Recommendations for Executive Action

  1. Status: Closed - Implemented

    Comments: DOD concurred with our recommendation and in response, issued Joint Publication 4-09 "Distribution Operations" in February 2010. The department consolidated several other publications that addressed different distribution issues into a single source for joint doctrine. "Distribution Operations" serves several functions and addresses some of the challenges we identified. For example, it provides a doctrinal framework for planning, execution, and assessment of joint distribution operations during joint military operations. The publication sets forth doctrine governing joint activities to facilitate unity of effort during joint distribution operations, and describes authorities and responsibilities for those operations.

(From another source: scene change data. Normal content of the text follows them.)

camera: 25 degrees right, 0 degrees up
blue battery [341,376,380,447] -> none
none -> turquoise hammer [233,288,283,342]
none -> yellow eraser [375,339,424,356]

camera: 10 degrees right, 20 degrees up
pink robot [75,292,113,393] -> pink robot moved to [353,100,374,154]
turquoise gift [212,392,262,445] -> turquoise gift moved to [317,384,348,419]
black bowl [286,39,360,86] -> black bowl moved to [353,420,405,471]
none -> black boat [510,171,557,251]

    Recommendation: To improve logistics and supply chain operations, the Secretary of Defense should direct the Under Secretary of Defense (Acquisition, Technology, and Logistics), in his capacity as the Defense Logistics Executive, to develop and implement a coordinated and comprehensive management approach to guide and oversee efforts across the department to improve distribution and supply support for U.S. forces in a joint theater. This approach should encompass sound management principles, including developing specific strategies and goals, assigning accountability for achieving results, and using outcome-oriented performance measures, and should be aligned with the results of the ongoing joint capabilities portfolio management test, the proposed realignment of focused logistics capabilities, and the development of a "to be" roadmap. In considering options for implementing this recommendation, the Under Secretary should determine whether any changes should be made to DOD's organizational structure and control of resources for joint logistics support and identify the steps needed to make these changes, including changes to existing laws, such as Title 10.

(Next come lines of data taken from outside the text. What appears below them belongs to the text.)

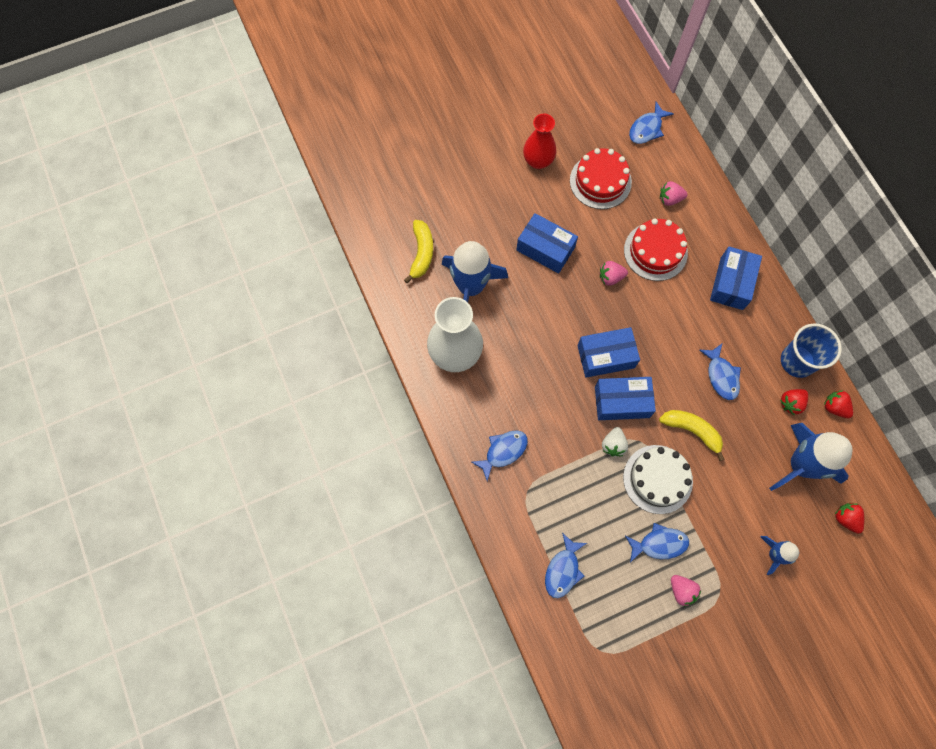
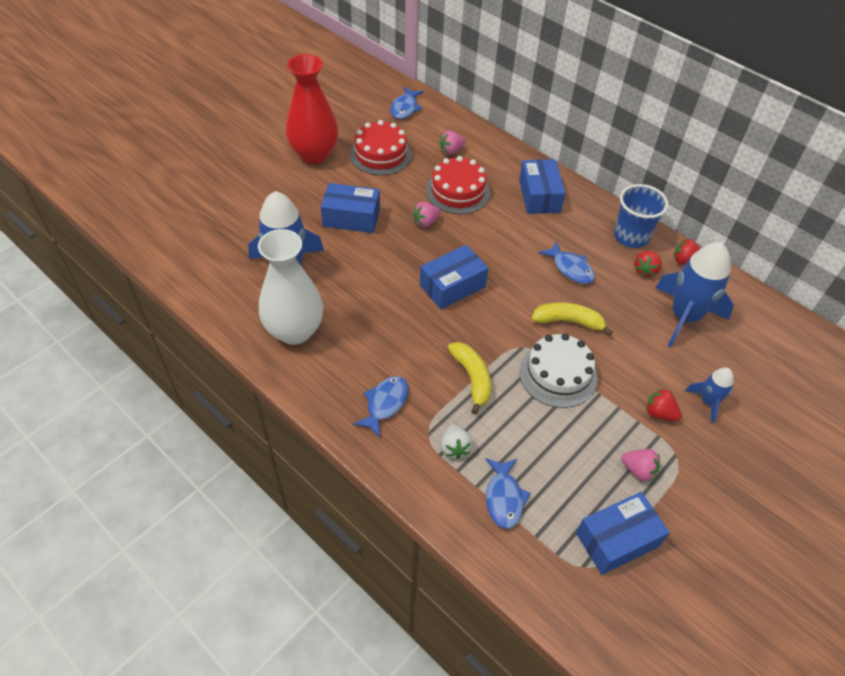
camera: 25 degrees left, 20 degrees down
yellow banana [404,220,433,283] -> yellow banana moved to [448,342,491,415]
red vase [523,114,556,169] -> red vase [286,54,338,164], size x1.54
blue box [595,377,656,420] -> blue box moved to [576,492,670,575]
white strawberry [602,427,628,456] -> white strawberry moved to [441,424,473,459]
blue fish [625,523,689,563] -> none
red strawberry [835,503,864,534] -> red strawberry moved to [646,389,682,421]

    Agency Affected: Department of Defense

  2. Status: Closed - Implemented

    Comments: In December 2007, a DLA study team completed an assessment of opportunities to optimize theater distribution in U.S. Pacific Command and U.S. European Command, and briefed the Distribution Transformation Task Force on its recommendations. For example, in Pacific Command, the DLA study team recommended establishing a Theater Consolidation and Shipping point at the defense distribution depot, Camp Carroll, Korea; consolidating redundant inventories held by different organization at Camp Carroll; and implementing the Joint Regional Inventory Material Management strategy on Guam. In Europe, the study team recommended streamlining the distribution network to support the Army's plans for restructuring in Germany, the draw down of troops and equipment from Central Command, and the logistics requirements of the emerging U.S. African Command; reducing intermediate levels of theater held inventory; and altering the distribution funding and billing constructs used by DOD components and joint commands that frustrate initiatives to optimize the supply chain.

    Recommendation: To make more economical and efficient use of shipping and storage facilities, the Secretary of Defense should direct the Director, Defense Logistics Agency, to evaluate existing storage and shipping arrangements within the geographic combatant commands and identify opportunities for consolidation.